* _Description of the task_
Lines with "resource": please show every one of them from the listing below.

BEGIN Material for this task

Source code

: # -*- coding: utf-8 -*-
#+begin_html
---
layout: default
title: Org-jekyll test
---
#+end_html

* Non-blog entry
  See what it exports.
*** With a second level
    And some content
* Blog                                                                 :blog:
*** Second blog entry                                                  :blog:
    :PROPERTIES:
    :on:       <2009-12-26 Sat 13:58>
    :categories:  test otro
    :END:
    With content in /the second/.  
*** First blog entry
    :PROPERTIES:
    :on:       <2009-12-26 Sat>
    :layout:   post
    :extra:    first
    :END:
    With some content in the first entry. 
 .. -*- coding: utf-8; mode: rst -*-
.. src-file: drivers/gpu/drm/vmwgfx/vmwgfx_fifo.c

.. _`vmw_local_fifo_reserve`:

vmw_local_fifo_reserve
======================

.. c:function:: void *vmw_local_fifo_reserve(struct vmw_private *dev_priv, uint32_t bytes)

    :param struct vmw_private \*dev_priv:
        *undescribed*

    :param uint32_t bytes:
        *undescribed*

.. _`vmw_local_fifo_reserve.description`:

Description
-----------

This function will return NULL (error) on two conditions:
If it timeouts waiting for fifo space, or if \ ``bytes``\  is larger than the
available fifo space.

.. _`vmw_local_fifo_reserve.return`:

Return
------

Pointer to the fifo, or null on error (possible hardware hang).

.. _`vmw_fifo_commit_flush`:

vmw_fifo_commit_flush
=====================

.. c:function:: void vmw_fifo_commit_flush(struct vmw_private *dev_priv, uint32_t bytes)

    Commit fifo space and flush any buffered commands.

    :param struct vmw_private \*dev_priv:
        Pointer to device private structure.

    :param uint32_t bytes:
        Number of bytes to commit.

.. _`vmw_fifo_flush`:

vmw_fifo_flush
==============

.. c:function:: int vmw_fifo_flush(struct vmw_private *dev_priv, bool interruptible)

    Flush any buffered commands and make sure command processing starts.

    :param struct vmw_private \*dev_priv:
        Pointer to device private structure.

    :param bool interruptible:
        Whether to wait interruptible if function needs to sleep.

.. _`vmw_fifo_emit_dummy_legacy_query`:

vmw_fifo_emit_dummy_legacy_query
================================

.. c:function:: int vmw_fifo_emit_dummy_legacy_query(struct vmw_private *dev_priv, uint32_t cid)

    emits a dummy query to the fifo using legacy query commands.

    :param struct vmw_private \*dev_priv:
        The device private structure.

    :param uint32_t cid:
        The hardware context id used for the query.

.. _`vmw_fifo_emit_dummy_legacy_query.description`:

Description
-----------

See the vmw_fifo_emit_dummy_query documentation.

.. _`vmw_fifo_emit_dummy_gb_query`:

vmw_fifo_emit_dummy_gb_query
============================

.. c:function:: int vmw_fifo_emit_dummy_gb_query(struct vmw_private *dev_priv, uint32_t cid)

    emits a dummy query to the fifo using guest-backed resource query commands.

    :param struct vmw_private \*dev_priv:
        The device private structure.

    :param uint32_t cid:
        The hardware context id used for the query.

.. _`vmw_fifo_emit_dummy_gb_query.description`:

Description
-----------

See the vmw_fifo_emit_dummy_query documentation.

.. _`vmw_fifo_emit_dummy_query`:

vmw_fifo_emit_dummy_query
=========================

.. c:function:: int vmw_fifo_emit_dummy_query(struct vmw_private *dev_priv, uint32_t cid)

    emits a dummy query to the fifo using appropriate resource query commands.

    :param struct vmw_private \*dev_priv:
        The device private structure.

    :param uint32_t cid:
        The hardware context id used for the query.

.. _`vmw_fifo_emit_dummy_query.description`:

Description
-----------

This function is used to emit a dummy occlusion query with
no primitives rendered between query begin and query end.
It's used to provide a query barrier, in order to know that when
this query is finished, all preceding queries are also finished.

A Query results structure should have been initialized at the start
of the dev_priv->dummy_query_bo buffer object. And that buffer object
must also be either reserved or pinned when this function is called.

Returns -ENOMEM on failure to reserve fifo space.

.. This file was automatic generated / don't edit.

END Material for this task

* _Exercise solution_
    emits a dummy query to the fifo using guest-backed resource query commands.
    emits a dummy query to the fifo using appropriate resource query commands.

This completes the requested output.